Days after the whole band practice disaster went down, still caught a little in its ripples, she finds herself sitting close to Daniel, in the dark, slightly dewy front yard of some girl from school's parents' house.

There's a party going on inside the house. She's not really in the mood, would almost prefer to be at home, doing logarithms. (She is, in fact, absently, doing logorithms in her head.) It was really only on a recently discovered autopilot that she lied to her parents about her intentions for the evening and showed up here at all.

She thought she was alone. There was no indication he was there, a few yards away from her, until the smell of weed wafted towards her nose.

She looks up. "Daniel?"

He keeps his eyes fixed on the joint held in his fingers. "Hey, Lindsay," he says, so soft it's almost inaudible. And, honestly, she wants to be mad at him. No, she is mad at him: for the algebra test; for making such a dramatically big deal in Nick's basement, when she just wanted to make the band a little better; for when he cynically, condescendingly (not like he'd even know the word) crushed her naïve support of Nick's drumming ambitions. Which is the last time she really spoke to him – or rather, he spoke to her. So, yeah, she's mad. He just sounds, looks, so dejected, she can't help asking,

"Are you okay?"

He inhales, lets the breath out, looks up at her. "Yeah. I'm fine." He smiles, so briefly it's lost before the corners of his mouth really even turn up. "How you been?"

She shrugs, laughs awkwardly. "You like see me practically every day."

"I know. I just . . . " He fiddles with the joint. "I miss, you know . . . talking to you."

There's this little rush inside her that is absolutely charmed. Except, then, she gets it! He wants something; he's manipulating her again; and the little rush cycles from charm back to pure indignation. "Talking to me as in, oh, I don't know, telling me bullshit about how hard it is for you to fail in school so I'll cheat for you?"

"Nah, Linds, I -"

She's on a roll now. "Or, wait, no, maybe you'd like to humiliate me again just because I have a little more faith than –"

"I'm sorry," he breaks in, emphatic, loud enough, but at the same time still so guarded that she instantly shuts up, stares at him, waits. "Okay?" Slowly, he moves the joint to his lips, takes a long inhale, squints as the smoke hits his lungs, exhales, and looks down at his hand again. "It wasn't all bullshit," he mutters. "I mean it was . . . but it, like, wasn't." He sighs, musters himself to deliver something like clarity. "It wasn't all bullshit when I was telling it to you."

The little charmed rush regroups itself, but she's not quite ready to give in. "Kim said –" she protests.

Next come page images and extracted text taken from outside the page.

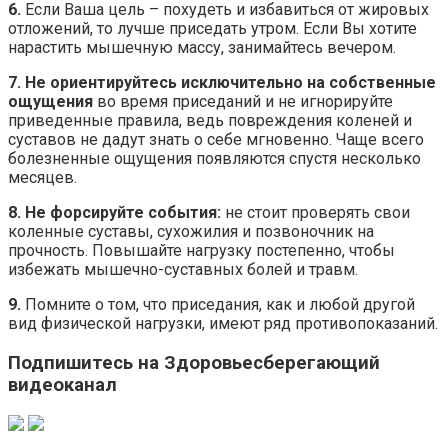
6.
Если Ваша цель – похудеть и избавиться от жировых
отложений, то лучше приседать утром. Если Вы хотите
нарастить мышечную массу, занимайтесь вечером.
7.
Не ориентируйтесь исключительно на собственные
ощущения
во время приседаний и не игнорируйте
приведенные правила, ведь повреждения коленей и
суставов не дадут знать о себе мгновенно. Чаще всего
болезненные ощущения появляются спустя несколько
месяцев.
8.
Не форсируйте события:
не стоит проверять свои
коленные суставы, сухожилия и позвоночник на
прочность. Повышайте нагрузку постепенно, чтобы
избежать мышечно-суставных болей и травм.
9.
Помните о том, что приседания, как и любой другой
вид физической нагрузки, имеют ряд противопоказаний.
Подпишитесь на Здоровьесберегающий
видеоканал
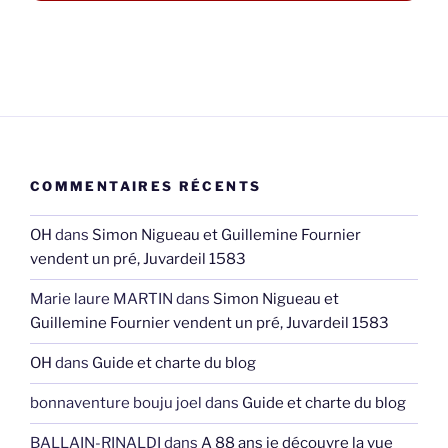
COMMENTAIRES RÉCENTS
OH
dans
Simon Nigueau et Guillemine Fournier
vendent un pré, Juvardeil 1583
Marie laure MARTIN
dans
Simon Nigueau et
Guillemine Fournier vendent un pré, Juvardeil 1583
OH
dans
Guide et charte du blog
bonnaventure bouju joel
dans
Guide et charte du blog
BALLAIN-RINALDI
dans
A 88 ans je découvre la vue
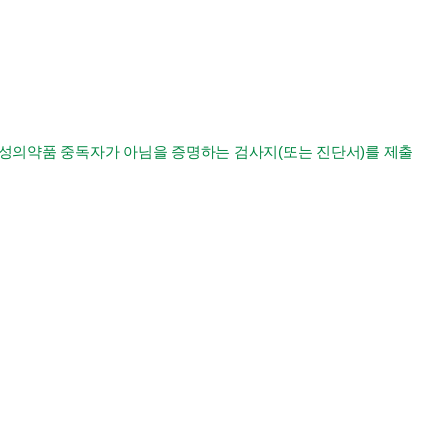
신성의약품 중독자가 아님을 증명하는 검사지(또는 진단서)를 제출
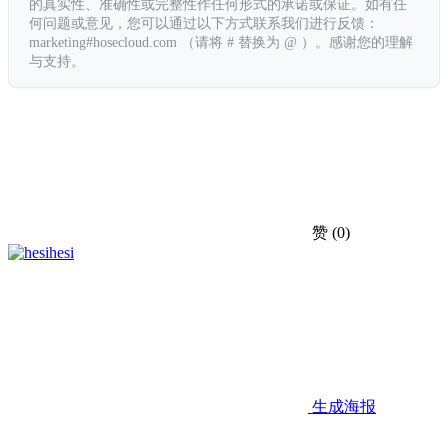
的真实性、准确性或完整性作任何形式的承诺或保证。如有任
何问题或意见，您可以通过以下方式联系我们进行反馈：
marketing#hosecloud.com （请将 # 替换为 @ ）。感谢您的理解
与支持。
赞
(0)
hesi
生成海报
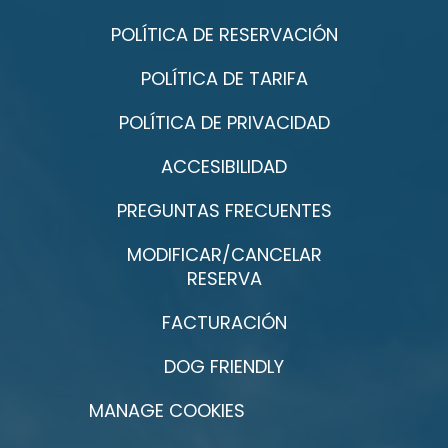
POLÍTICA DE RESERVACIÓN
POLÍTICA DE TARIFA
POLÍTICA DE PRIVACIDAD
ACCESIBILIDAD
PREGUNTAS FRECUENTES
MODIFICAR/CANCELAR
RESERVA
FACTURACIÓN
DOG FRIENDLY
MANAGE COOKIES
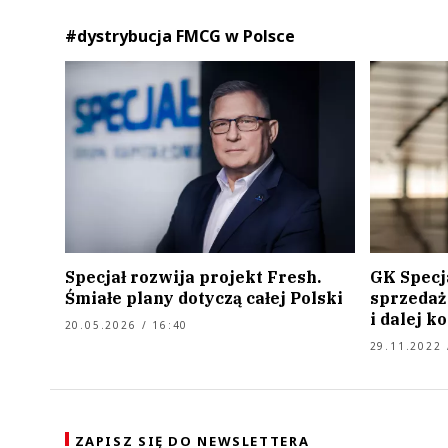
#dystrybucja FMCG w Polsce
Specjał rozwija projekt Fresh.
GK Specj
Śmiałe plany dotyczą całej Polski
sprzedaż 
i dalej 
20.05.2026 / 16:40
29.11.2022 
ZAPISZ SIĘ DO NEWSLETTERA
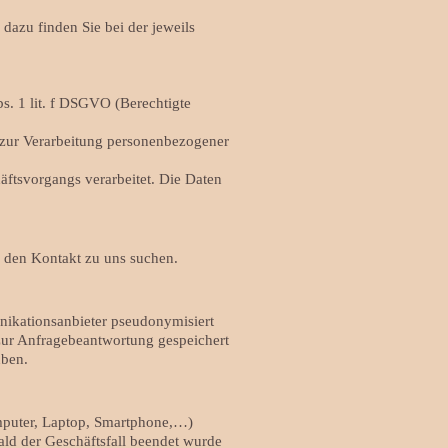
dazu finden Sie bei der jeweils
bs. 1 lit. f DSGVO (Berechtigte
 zur Verarbeitung personenbezogener
tsvorgangs verarbeitet. Die Daten
e den Kontakt zu uns suchen.
nikationsanbieter pseudonymisiert
ur Anfragebeantwortung gespeichert
uben.
mputer, Laptop, Smartphone,…)
ld der Geschäftsfall beendet wurde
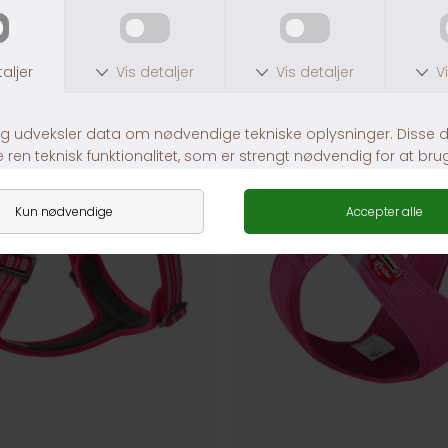
ANDRE KØBTE OGSÅ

"Like she knows everything about me!" he snaps fiercely, eyes suddenly locked with hers.

Lindsay holds her breath, a little scared, a little spellbound.

"I miss talking to you," he repeats, an expression a little like a wince on his face, as he struggles to communicate. "You make stuff seem . . . like there's, like . . . hope or something." He lets out a short laugh. "Nobody else ever does."

She knows she's supposed to say something now, but she literally doesn't know what, or really even how.

He takes it the wrong way. "Sorry for wasting your time," he says, slowly standing up, and starts to go.

"No," she says indistinctly, clears her throat to make her voice work properly. "Daniel, hey, I . . ."

"Yeah?" He half-turns back.

"I miss talking to you too," she says, suddenly meaning it with all her heart.

"Yeah?" he says again, this time with a grin emerging on his face. He moves towards her, sits down next to her. "You want to smoke?" he asks, offering the almost finished joint.

She shakes her head.

"You want to do something?"

She shakes her head again. "Just . . . " She waves a hand, trying to encompass the yard, him, her, the cooling night air, everything tangible and intangible. "This is fine."

He pauses a moment, sucks in the last of the weed, blows out the smoke, and throws the butt into the damp grass, then reaches in his pocket, pulls out a cigarette, lights it, inhales and exhales again, as Lindsay follows every second, every movement of the ritual.

Finally, he smiles at her, lines crinkling around his eyes like he means it. "I guess it is," he says.